Disney held its last quarterly earnings call of the year yesterday, and it used the opportunity to unveil some updates for the future of the Star Wars franchise and its streaming service, Disney +. Disney CEO Bob Iger says that following The Rise of Skywalker‘s release in December, the film franchise will go on hiatus, but that the company has additional TV shows in development.
During the Q&A portion of the call, Morgan Stanley analyst Ben Swinburne (about the 22:00 mark) asked Iger about the future of Disney’s biggest franchises. “When we think about those two businesses, Marvel and Star Wars,” Iger answered. “We think about them as more than just films and film franchises. We look at them across multiple businesses and with different basically creative strategies in mind.”
“As a for instance, in both cases, while there will continue to be films either in development or in production, there’s a lot of activity on the television front. Star Wars has three television series; they’re in varying stages of production, and there are more in development for Disney +.”
On The Mandalorian front, Iger reported in his opening remarks that they were pleased with the initial reactions from critics who saw “a significant portion” of the first episode of the series, and the general buzz that the show’s been getting from fans ahead of its launch.
On the movie front, Iger says that fans will have to wait for a few years before Star Wars comes back to theaters. “While in the Star Wars case, Star Wars 9, which comes out this December, will be the last Skywalker Saga, and we’ll go into a hiatus for a few years before the next Star Wars feature. There’ll be a lot of creative activity in the interim.” When it comes to Marvel, he pointed to the number of projects that have already been announced, and that they’re eyeing projects like The Eternals as jumping off points for developing those characters further.
That squares with what Iger has said over the last couple of years: that during their first slate of Star Wars films, the company probably did too much, too soon. The box office returns for Solo and Rogue One were respectable, but they didn’t reach the heights that the Skywalker saga films reached.
Undoubtably, that hiatus is also due in part to the departure of David Benioff and D.B. Weiss, who had been working on a trilogy project that would have explored the origins of the Jedi knights. Their films were set to hit theaters in 2022, 2024, and 2026. Lucasfilm is in the midst of developing other projects — The Last Jedi director Rian Johnson has a trilogy in the works, while Marvel chief Kevin Feige also has a project in development. But it seems that those projects aren’t in a place where they can be put onto a schedule.
Plus, Disney is putting a lot of emphasis on Disney +, and it seems likely that Lucasfilm is devoting quite a bit of energy into what comes after the three announced TV shows (The Mandalorian, a Rogue One prequel, and an Obi-Wan Kenobi series). The streaming platform is a huge priority for the company, and should its live-action Star Wars show really drive subscriber numbers, I wouldn’t be surprised if that’s where the creative focus for the company remains.

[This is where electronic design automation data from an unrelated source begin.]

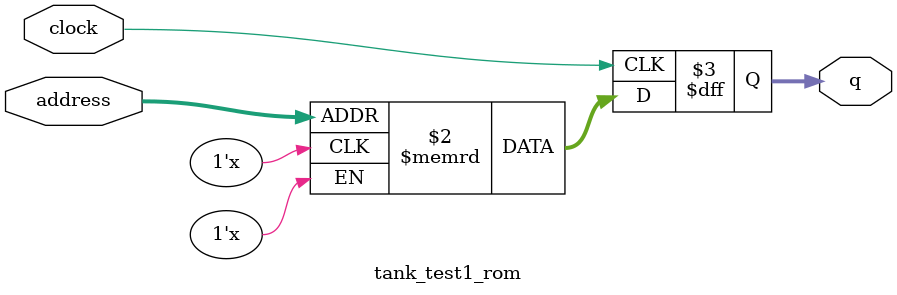
<source format=sv>
module tank_test1_rom (
	input logic clock,
	input logic [9:0] address,
	output logic [3:0] q
);

logic [3:0] memory [0:1023] /* synthesis ram_init_file = "./tank_test1/tank_test1.mif" */;

always_ff @ (posedge clock) begin
	q <= memory[address];
end


endmodule








</source>
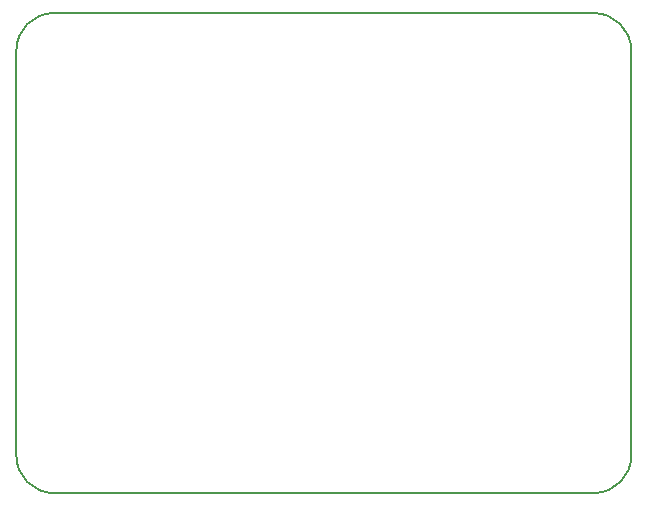
<source format=gbr>
G04 #@! TF.GenerationSoftware,KiCad,Pcbnew,(5.0.0)*
G04 #@! TF.CreationDate,2019-05-16T09:16:10+02:00*
G04 #@! TF.ProjectId,manette_2019_boutons,6D616E657474655F323031395F626F75,rev?*
G04 #@! TF.SameCoordinates,Original*
G04 #@! TF.FileFunction,Profile,NP*
%FSLAX46Y46*%
G04 Gerber Fmt 4.6, Leading zero omitted, Abs format (unit mm)*
G04 Created by KiCad (PCBNEW (5.0.0)) date 05/16/19 09:16:10*
%MOMM*%
%LPD*%
G01*
G04 APERTURE LIST*
%ADD10C,0.150000*%
G04 APERTURE END LIST*
D10*
X130175000Y-109220000D02*
G75*
G02X127000000Y-106045000I0J3175000D01*
G01*
X179070000Y-106045000D02*
G75*
G02X175895000Y-109220000I-3175000J0D01*
G01*
X127000000Y-71755000D02*
G75*
G02X130175000Y-68580000I3175000J0D01*
G01*
X175895000Y-68580000D02*
G75*
G02X179070000Y-71755000I0J-3175000D01*
G01*
X127000000Y-71755000D02*
X127000000Y-106045000D01*
X175895000Y-68580000D02*
X130175000Y-68580000D01*
X179070000Y-106045000D02*
X179070000Y-71755000D01*
X130175000Y-109220000D02*
X175895000Y-109220000D01*
M02*

</source>
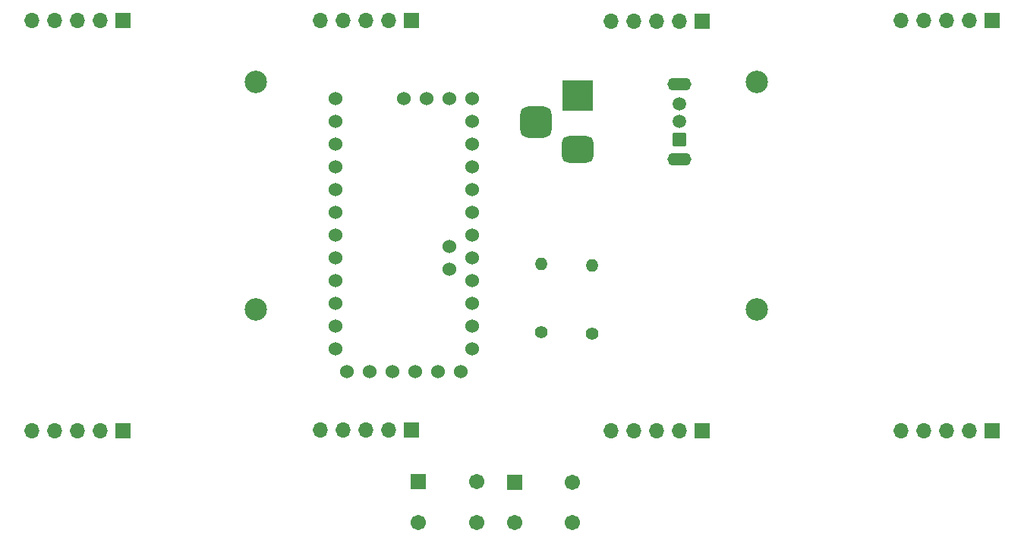
<source format=gts>
%TF.GenerationSoftware,KiCad,Pcbnew,8.0.1*%
%TF.CreationDate,2024-08-12T20:51:52+05:30*%
%TF.ProjectId,4x8x8 LED Matrix Pcb,34783878-3820-44c4-9544-204d61747269,rev?*%
%TF.SameCoordinates,Original*%
%TF.FileFunction,Soldermask,Top*%
%TF.FilePolarity,Negative*%
%FSLAX46Y46*%
G04 Gerber Fmt 4.6, Leading zero omitted, Abs format (unit mm)*
G04 Created by KiCad (PCBNEW 8.0.1) date 2024-08-12 20:51:52*
%MOMM*%
%LPD*%
G01*
G04 APERTURE LIST*
G04 Aperture macros list*
%AMRoundRect*
0 Rectangle with rounded corners*
0 $1 Rounding radius*
0 $2 $3 $4 $5 $6 $7 $8 $9 X,Y pos of 4 corners*
0 Add a 4 corners polygon primitive as box body*
4,1,4,$2,$3,$4,$5,$6,$7,$8,$9,$2,$3,0*
0 Add four circle primitives for the rounded corners*
1,1,$1+$1,$2,$3*
1,1,$1+$1,$4,$5*
1,1,$1+$1,$6,$7*
1,1,$1+$1,$8,$9*
0 Add four rect primitives between the rounded corners*
20,1,$1+$1,$2,$3,$4,$5,0*
20,1,$1+$1,$4,$5,$6,$7,0*
20,1,$1+$1,$6,$7,$8,$9,0*
20,1,$1+$1,$8,$9,$2,$3,0*%
G04 Aperture macros list end*
%ADD10C,1.524000*%
%ADD11C,2.500000*%
%ADD12R,1.700000X1.700000*%
%ADD13O,1.700000X1.700000*%
%ADD14C,1.400000*%
%ADD15O,1.400000X1.400000*%
%ADD16RoundRect,0.102000X0.654000X-0.654000X0.654000X0.654000X-0.654000X0.654000X-0.654000X-0.654000X0*%
%ADD17C,1.512000*%
%ADD18O,2.664000X1.434000*%
%ADD19RoundRect,0.102000X-0.754000X-0.754000X0.754000X-0.754000X0.754000X0.754000X-0.754000X0.754000X0*%
%ADD20C,1.712000*%
%ADD21R,3.500000X3.500000*%
%ADD22RoundRect,0.750000X1.000000X-0.750000X1.000000X0.750000X-1.000000X0.750000X-1.000000X-0.750000X0*%
%ADD23RoundRect,0.875000X0.875000X-0.875000X0.875000X0.875000X-0.875000X0.875000X-0.875000X-0.875000X0*%
G04 APERTURE END LIST*
D10*
%TO.C,U1*%
X125730000Y-111125000D03*
X125730000Y-108585000D03*
X125730000Y-106045000D03*
X125730000Y-103505000D03*
X125730000Y-100965000D03*
X125730000Y-98425000D03*
X125730000Y-95885000D03*
X125730000Y-93345000D03*
X125730000Y-90805000D03*
X125730000Y-88265000D03*
X125730000Y-85725000D03*
X125730000Y-83185000D03*
X133350000Y-83185000D03*
X135890000Y-83185000D03*
X138430000Y-83185000D03*
X140970000Y-83185000D03*
X140970000Y-85725000D03*
X140970000Y-88265000D03*
X140970000Y-90805000D03*
X140970000Y-93345000D03*
X140970000Y-95885000D03*
X140970000Y-98425000D03*
X140970000Y-100965000D03*
X140970000Y-103505000D03*
X140970000Y-106045000D03*
X140970000Y-108585000D03*
X140970000Y-111125000D03*
X139700000Y-113665000D03*
X137160000Y-113665000D03*
X134620000Y-113665000D03*
X132080000Y-113665000D03*
X129540000Y-113665000D03*
X127000000Y-113665000D03*
X138430000Y-99695000D03*
X138430000Y-102235000D03*
%TD*%
D11*
%TO.C,H1*%
X116840000Y-81280000D03*
%TD*%
D12*
%TO.C,J8*%
X198920000Y-120210000D03*
D13*
X196380000Y-120210000D03*
X193840000Y-120210000D03*
X191300000Y-120210000D03*
X188760000Y-120210000D03*
%TD*%
%TO.C,J6*%
X156440000Y-120210000D03*
X158980000Y-120210000D03*
X161520000Y-120210000D03*
X164060000Y-120210000D03*
D12*
X166600000Y-120210000D03*
%TD*%
D14*
%TO.C,R1*%
X148640000Y-109280000D03*
D15*
X148640000Y-101660000D03*
%TD*%
D11*
%TO.C,H3*%
X172720000Y-81280000D03*
%TD*%
D12*
%TO.C,J9*%
X198920000Y-74420000D03*
D13*
X196380000Y-74420000D03*
X193840000Y-74420000D03*
X191300000Y-74420000D03*
X188760000Y-74420000D03*
%TD*%
D16*
%TO.C,S1*%
X164057500Y-87740000D03*
D17*
X164057500Y-85740000D03*
X164057500Y-83740000D03*
D18*
X164057500Y-89940000D03*
X164057500Y-81540000D03*
%TD*%
D12*
%TO.C,J7*%
X166600000Y-74490000D03*
D13*
X164060000Y-74490000D03*
X161520000Y-74490000D03*
X158980000Y-74490000D03*
X156440000Y-74490000D03*
%TD*%
D11*
%TO.C,H4*%
X116840000Y-106680000D03*
%TD*%
D19*
%TO.C,S2*%
X134925000Y-125950000D03*
D20*
X141425000Y-125950000D03*
X134925000Y-130450000D03*
X141425000Y-130450000D03*
%TD*%
D12*
%TO.C,J4*%
X134190000Y-120190000D03*
D13*
X131650000Y-120190000D03*
X129110000Y-120190000D03*
X126570000Y-120190000D03*
X124030000Y-120190000D03*
%TD*%
D21*
%TO.C,J1*%
X152712500Y-82820000D03*
D22*
X152712500Y-88820000D03*
D23*
X148012500Y-85820000D03*
%TD*%
D14*
%TO.C,R2*%
X154310000Y-109400000D03*
D15*
X154310000Y-101780000D03*
%TD*%
D13*
%TO.C,J2*%
X91840000Y-120230000D03*
X94380000Y-120230000D03*
X96920000Y-120230000D03*
X99460000Y-120230000D03*
D12*
X102000000Y-120230000D03*
%TD*%
%TO.C,J5*%
X134190000Y-74420000D03*
D13*
X131650000Y-74420000D03*
X129110000Y-74420000D03*
X126570000Y-74420000D03*
X124030000Y-74420000D03*
%TD*%
D11*
%TO.C,H2*%
X172720000Y-106680000D03*
%TD*%
D19*
%TO.C,S3*%
X145650000Y-125975000D03*
D20*
X152150000Y-125975000D03*
X145650000Y-130475000D03*
X152150000Y-130475000D03*
%TD*%
D12*
%TO.C,J3*%
X102000000Y-74450000D03*
D13*
X99460000Y-74450000D03*
X96920000Y-74450000D03*
X94380000Y-74450000D03*
X91840000Y-74450000D03*
%TD*%
M02*

</source>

Amongst its other announcements, Iger announced that Hulu will become the official home for all FX’s content, starting in March 2020. That includes shows like Archer, American Horror Story, Always Sunny in Philadelphia, Fargo, and others. The network will also begin to make some exclusive content for Hulu — which includes Alex Garland’s upcoming TV series, Devs. The company also reported that the streaming service will be available on Amazon’s devices, and that the streaming platform will start to roll out to European subscribers on March 31st.